Страница 49 из 91
Дон Севильяк также считал нужным идти с Иваном.
Рядом с ним он ощущал себя на дороге времени совершенно иначе, чем когда шёл по ней один. Верт от природы, медлительный, словно плывущий в вязкой массе времени, с Иваном он познал радость движения через толщу времени в ритме ренка. Он заметил, что порой, идя с Иваном, рука об руку или просто вместе с ним в поле ходьбы, у него исчезали некоторые закрытия, те, что до того сотни лет у него выступали препятствием для выхода в реальное время. Он, как и Шилема, не выбирал пути и что надо сделать в следующее мгновение, а следовал правилу – куда Ваня, туда и он.
Ему даже стало нравиться выбранная позиция, потому что не надо самому ломать голову, выбирая дорогу времени, и как поступить, если что-то произошло. Когда выбираешь не сам, а кто-то, можно надеяться на необычное, неизведанное и, естественно… забавное.
Во всех мирах столько нелепого и смешного, но большую часть он уже и повидал, и везде посмеялся, так что стало всё труднее находить веселящие сердце жизненные ситуации, нагромождение глупостей и просто – курьёзное.

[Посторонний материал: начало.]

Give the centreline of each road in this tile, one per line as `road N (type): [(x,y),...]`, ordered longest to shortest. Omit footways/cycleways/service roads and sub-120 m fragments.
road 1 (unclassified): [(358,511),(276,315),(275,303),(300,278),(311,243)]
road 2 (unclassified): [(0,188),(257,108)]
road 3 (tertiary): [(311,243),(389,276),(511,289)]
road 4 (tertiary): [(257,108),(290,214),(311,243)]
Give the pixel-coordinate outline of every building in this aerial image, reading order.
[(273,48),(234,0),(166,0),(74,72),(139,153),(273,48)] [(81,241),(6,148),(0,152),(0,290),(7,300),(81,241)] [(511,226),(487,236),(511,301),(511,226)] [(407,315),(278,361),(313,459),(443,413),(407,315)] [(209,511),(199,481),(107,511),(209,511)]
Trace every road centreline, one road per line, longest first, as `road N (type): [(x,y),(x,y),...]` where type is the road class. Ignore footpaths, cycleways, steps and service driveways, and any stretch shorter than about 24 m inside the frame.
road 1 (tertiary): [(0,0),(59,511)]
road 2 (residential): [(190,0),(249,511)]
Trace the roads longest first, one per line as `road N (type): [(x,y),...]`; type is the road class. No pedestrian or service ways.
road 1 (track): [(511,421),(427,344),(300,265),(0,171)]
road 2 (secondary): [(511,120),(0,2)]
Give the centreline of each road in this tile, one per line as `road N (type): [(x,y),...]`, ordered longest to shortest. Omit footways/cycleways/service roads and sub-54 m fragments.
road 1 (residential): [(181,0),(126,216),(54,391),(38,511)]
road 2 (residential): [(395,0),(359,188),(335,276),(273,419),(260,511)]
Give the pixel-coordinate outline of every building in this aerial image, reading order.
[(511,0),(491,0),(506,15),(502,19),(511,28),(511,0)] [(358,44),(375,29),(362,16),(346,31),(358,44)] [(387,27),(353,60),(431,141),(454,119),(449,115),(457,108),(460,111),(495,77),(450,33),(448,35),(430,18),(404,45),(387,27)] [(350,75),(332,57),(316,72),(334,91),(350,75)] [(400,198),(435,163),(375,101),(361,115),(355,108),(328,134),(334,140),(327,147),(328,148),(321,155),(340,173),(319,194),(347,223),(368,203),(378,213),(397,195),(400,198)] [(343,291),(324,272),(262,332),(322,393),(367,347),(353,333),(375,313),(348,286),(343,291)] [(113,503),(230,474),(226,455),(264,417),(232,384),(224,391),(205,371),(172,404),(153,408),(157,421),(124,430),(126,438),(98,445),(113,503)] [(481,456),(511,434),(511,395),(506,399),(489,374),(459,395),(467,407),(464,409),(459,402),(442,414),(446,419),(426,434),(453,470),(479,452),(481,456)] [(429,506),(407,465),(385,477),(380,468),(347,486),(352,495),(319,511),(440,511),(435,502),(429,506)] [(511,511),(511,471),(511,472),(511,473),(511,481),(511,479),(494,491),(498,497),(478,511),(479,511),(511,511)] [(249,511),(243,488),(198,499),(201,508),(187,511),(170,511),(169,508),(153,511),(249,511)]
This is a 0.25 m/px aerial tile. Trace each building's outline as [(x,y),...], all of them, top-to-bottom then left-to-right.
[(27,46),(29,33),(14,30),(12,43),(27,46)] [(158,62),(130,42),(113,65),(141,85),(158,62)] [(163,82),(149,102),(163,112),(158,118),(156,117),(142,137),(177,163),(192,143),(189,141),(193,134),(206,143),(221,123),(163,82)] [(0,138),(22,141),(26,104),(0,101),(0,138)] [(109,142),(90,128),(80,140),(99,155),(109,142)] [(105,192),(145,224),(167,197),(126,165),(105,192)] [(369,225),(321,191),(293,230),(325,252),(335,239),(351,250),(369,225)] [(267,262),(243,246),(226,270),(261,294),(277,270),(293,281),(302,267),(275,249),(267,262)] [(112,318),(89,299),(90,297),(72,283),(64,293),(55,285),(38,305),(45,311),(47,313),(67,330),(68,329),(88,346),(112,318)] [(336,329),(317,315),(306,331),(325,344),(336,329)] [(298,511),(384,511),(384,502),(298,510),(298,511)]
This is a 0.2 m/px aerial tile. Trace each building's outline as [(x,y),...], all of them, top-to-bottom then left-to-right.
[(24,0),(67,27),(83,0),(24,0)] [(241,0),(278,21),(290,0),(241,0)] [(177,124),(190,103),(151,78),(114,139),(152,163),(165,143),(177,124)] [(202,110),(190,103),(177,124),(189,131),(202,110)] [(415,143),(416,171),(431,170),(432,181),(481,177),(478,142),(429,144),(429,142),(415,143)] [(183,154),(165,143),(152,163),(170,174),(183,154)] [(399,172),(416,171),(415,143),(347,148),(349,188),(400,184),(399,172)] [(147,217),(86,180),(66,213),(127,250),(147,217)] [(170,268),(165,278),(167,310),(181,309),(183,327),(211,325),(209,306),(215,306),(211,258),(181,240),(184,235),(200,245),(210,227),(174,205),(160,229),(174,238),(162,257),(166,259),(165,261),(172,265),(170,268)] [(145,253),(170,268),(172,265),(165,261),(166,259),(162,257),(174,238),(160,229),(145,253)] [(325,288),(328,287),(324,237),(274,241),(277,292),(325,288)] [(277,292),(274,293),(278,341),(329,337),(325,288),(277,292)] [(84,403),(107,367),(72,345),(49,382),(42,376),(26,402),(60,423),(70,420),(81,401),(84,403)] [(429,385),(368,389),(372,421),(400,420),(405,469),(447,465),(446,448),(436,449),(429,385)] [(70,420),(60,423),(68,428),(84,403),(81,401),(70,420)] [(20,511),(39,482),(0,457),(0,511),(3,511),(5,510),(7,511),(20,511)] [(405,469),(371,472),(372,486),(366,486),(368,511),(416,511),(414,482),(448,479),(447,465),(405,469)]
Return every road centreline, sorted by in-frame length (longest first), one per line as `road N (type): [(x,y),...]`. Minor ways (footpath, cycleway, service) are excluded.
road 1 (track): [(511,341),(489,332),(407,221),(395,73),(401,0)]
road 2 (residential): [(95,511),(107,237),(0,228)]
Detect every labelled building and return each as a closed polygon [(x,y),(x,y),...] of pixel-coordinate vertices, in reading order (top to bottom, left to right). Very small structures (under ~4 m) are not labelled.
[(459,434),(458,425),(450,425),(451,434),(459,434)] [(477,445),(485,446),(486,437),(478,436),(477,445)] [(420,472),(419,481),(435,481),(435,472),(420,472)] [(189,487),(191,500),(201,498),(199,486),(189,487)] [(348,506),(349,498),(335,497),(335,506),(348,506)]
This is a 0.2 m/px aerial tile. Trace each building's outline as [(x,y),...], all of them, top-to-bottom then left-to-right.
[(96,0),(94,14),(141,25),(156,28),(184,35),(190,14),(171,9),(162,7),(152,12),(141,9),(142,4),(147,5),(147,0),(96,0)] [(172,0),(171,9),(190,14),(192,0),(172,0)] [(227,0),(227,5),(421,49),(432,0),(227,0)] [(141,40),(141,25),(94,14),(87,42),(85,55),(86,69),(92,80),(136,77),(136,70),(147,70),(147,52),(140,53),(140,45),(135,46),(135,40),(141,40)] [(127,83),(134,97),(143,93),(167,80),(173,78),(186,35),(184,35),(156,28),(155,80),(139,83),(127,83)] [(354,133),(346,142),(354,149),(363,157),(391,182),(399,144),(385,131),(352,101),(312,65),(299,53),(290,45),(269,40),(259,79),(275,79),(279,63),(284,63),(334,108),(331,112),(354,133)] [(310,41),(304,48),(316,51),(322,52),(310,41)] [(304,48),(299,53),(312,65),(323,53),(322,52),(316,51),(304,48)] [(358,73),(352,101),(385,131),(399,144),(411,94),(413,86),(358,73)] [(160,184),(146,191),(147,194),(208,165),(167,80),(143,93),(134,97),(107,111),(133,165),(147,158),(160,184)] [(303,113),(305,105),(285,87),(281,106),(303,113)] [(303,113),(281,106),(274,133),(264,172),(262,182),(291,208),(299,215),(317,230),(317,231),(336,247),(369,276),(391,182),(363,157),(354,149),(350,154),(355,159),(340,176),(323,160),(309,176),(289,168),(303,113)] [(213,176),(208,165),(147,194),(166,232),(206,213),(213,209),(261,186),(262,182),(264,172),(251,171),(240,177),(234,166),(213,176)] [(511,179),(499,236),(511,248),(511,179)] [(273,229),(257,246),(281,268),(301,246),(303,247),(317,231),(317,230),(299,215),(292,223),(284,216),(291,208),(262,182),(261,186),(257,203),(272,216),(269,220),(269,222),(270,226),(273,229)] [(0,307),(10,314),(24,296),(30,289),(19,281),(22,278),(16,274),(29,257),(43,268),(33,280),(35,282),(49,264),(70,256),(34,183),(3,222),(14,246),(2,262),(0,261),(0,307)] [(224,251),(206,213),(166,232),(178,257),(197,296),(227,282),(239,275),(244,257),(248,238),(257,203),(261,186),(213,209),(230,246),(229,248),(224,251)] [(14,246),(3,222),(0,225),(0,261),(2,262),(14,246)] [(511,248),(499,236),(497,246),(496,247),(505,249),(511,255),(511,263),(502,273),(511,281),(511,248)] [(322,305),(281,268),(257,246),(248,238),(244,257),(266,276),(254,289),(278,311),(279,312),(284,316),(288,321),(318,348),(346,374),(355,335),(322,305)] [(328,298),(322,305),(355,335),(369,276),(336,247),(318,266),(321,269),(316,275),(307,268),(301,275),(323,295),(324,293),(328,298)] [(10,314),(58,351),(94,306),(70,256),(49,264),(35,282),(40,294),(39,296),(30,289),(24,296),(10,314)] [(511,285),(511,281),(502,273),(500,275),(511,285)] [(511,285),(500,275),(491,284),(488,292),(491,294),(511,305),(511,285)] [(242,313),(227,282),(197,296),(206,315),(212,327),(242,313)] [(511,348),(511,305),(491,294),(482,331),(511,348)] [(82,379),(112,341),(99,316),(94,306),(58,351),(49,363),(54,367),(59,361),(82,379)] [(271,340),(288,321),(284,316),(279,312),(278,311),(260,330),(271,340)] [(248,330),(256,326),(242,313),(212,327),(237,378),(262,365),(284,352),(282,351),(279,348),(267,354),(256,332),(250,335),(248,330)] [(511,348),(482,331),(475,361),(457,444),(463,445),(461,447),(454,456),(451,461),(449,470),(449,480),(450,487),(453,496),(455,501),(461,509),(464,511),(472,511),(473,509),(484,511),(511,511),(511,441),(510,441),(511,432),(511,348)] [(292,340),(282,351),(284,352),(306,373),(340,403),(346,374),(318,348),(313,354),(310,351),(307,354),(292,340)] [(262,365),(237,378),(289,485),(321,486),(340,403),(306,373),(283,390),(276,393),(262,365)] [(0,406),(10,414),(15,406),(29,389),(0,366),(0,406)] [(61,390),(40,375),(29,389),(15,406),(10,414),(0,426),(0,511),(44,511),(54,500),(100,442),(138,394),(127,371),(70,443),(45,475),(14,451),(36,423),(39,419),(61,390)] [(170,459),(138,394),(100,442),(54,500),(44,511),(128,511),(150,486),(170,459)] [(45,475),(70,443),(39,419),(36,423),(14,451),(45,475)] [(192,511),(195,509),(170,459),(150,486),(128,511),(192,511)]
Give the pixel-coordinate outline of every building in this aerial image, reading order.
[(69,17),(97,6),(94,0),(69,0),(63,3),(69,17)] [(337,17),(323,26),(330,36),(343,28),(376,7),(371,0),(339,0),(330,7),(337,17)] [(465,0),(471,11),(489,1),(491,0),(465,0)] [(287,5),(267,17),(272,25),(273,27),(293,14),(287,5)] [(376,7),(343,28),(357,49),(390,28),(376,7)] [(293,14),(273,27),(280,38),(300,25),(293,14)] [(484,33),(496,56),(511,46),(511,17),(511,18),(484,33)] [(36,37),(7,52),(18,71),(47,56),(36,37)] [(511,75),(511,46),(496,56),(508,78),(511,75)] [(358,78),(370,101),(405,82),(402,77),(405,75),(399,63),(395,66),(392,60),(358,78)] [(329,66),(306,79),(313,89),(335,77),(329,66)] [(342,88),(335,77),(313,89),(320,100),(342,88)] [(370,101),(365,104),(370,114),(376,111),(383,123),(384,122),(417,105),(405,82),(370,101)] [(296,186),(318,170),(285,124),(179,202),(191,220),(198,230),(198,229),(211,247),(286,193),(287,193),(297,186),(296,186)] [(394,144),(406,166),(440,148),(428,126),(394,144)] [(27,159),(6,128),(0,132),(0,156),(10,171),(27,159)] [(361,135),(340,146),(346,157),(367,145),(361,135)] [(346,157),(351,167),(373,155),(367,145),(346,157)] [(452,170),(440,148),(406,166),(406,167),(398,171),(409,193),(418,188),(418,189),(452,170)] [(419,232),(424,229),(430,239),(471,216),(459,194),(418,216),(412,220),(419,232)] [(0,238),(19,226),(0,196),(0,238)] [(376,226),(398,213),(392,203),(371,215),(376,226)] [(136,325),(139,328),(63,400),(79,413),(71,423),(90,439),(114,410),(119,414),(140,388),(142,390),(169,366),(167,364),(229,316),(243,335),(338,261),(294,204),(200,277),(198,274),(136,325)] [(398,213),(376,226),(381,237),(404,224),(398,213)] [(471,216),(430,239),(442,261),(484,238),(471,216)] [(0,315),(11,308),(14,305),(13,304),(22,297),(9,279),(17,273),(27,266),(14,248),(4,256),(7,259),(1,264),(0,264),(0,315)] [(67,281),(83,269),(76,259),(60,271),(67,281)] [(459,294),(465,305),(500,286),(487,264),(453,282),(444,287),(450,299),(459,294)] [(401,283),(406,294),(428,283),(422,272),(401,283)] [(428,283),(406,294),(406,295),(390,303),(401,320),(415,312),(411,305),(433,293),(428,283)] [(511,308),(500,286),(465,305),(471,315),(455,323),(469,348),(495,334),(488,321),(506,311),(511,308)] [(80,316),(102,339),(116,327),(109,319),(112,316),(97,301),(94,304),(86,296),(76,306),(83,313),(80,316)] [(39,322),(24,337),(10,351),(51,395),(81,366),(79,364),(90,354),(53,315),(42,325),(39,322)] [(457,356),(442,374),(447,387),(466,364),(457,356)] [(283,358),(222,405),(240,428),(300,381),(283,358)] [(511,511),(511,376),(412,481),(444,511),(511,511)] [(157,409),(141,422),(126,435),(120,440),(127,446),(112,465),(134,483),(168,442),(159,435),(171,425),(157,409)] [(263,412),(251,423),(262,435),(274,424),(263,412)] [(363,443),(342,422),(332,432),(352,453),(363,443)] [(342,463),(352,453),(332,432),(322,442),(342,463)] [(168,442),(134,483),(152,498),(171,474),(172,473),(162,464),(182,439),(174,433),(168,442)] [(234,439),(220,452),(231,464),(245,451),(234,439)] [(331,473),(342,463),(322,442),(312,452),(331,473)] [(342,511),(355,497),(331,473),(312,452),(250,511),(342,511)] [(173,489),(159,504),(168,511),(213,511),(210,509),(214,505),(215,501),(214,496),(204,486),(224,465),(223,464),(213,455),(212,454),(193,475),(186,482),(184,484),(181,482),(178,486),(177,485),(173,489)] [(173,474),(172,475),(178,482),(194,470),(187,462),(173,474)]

Зато вся эта затея – посмотреть на отживающий своё время мир – сложнее складывалась у Джордана.
Он уже не раз подумал о своей промашке. Не надо было ему идти со всеми, а следовало остановиться у кромки будущего для КЕРГИШЕТА и подождать возвращения команды, как он это сделал, когда КЕРГИШЕТ в первый раз уходил разведать, что там, за гранью времени, твориться.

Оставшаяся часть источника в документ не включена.